There is a growing consensus that somehow our current fee-for-service system of financing health care is an important cause of high cost and needs to be replaced.
Under fee-for-service, providers get paid for each office visit, lab test, x-ray, hospital admission, etc. So the more they do, the more they get paid. It is generally believed that this incentive causes providers to increase the cost of health care by providing more services than are medically justifiable. The incentive effect is magnified by the unique economic arrangement in health care, whereby most purchasing decisions are made by providers (doctors) rather than by customers (patients).
The only alternative to fee-for-service that has been identified is global payment, which comes in two forms.
One is to pay a flat fee for an episode of care like treating a patient who has had a heart attack or who receives a total hip replacement. The idea here is that with a flat fee, providers will want to maximize profit by reducing the cost of the care provided. This arrangement has been used for years by Medicare Part A which pays hospitals a predetermined amount for each admission rather than for individual services. When the plan was introduced in the 1980’s, the swift reduction in the length of hospital stays convinced many that the incentive was effective. Consideration is being given to expanding this plan by “bundling” under a single fee the physician and hospital services as well as the related outpatient care provided before and after the admission.
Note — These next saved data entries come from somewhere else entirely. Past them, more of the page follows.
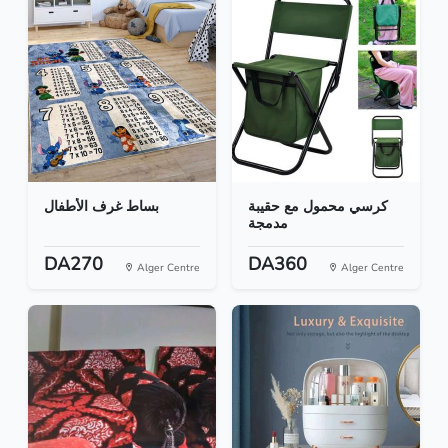
كرسي محمول مع حقيبة
بساط غرف الأطفال
مدمجة
DA270
DA360
Alger Centre
Alger Centre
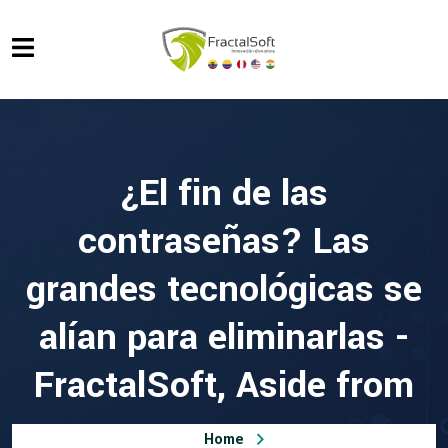
¿El fin de las
contraseñas? Las
grandes tecnológicas se
alían para eliminarlas -
FractalSoft, Aside from
Home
The other form is capitation, in which the provider provides all of the health care services patients need in return for a predetermined monthly fee per patient. HMO’s are examples of this arrangement. The incentive to do more under fee-for-service is reversed under capitation since the amount of income remains the same regardless of the amount of service provided.
There are three main barriers standing in the way of implementing capitation on a wide scale.
One is the concern that patients will not be given all of the care they need and that care will be “rationed.” While there was lots of talk about this during the managed care era of the 1990’s when the capitation method of payment was widely employed, there is little evidence that patients were harmed and reason to believe that they may have benefitted by avoiding the risks associated with unnecessary treatments.
Another is restriction on choice of physician. Providers who accept capitation will have to live within fixed budgets. They will therefore need to create provider networks over which they have some control and require their patients to obtain their care from the providers who make up those networks.
A third is the need to consolidate hospitals and doctors into unified, centrally managed organizational entities. Providers that live within a pre-determined and fixed budget will have to manage their money and will not be able to tolerate unregulated decisions that have financial consequences. The medical profession has fought for years to preserve its independence from corporate oversight, but their position cannot prevail in the context of global payment.
These things need to be talked about and so I was pleased to see the Op-Ed piece by Joanna Weiss in the May 18 issue of The Boston Globe. Her main theme was that health care providers often profit from their own misdeeds, such as collecting fees for treating conditions caused by their own preventable medical errors. But later on she reported on Intermountain Healthcare, a Utah-based integrated healthcare system that is financed in part by global payments. Of the three barriers identified above, she mentioned only one – rationing.
So her discussion of global payment was incomplete, but it’s a step in that direction.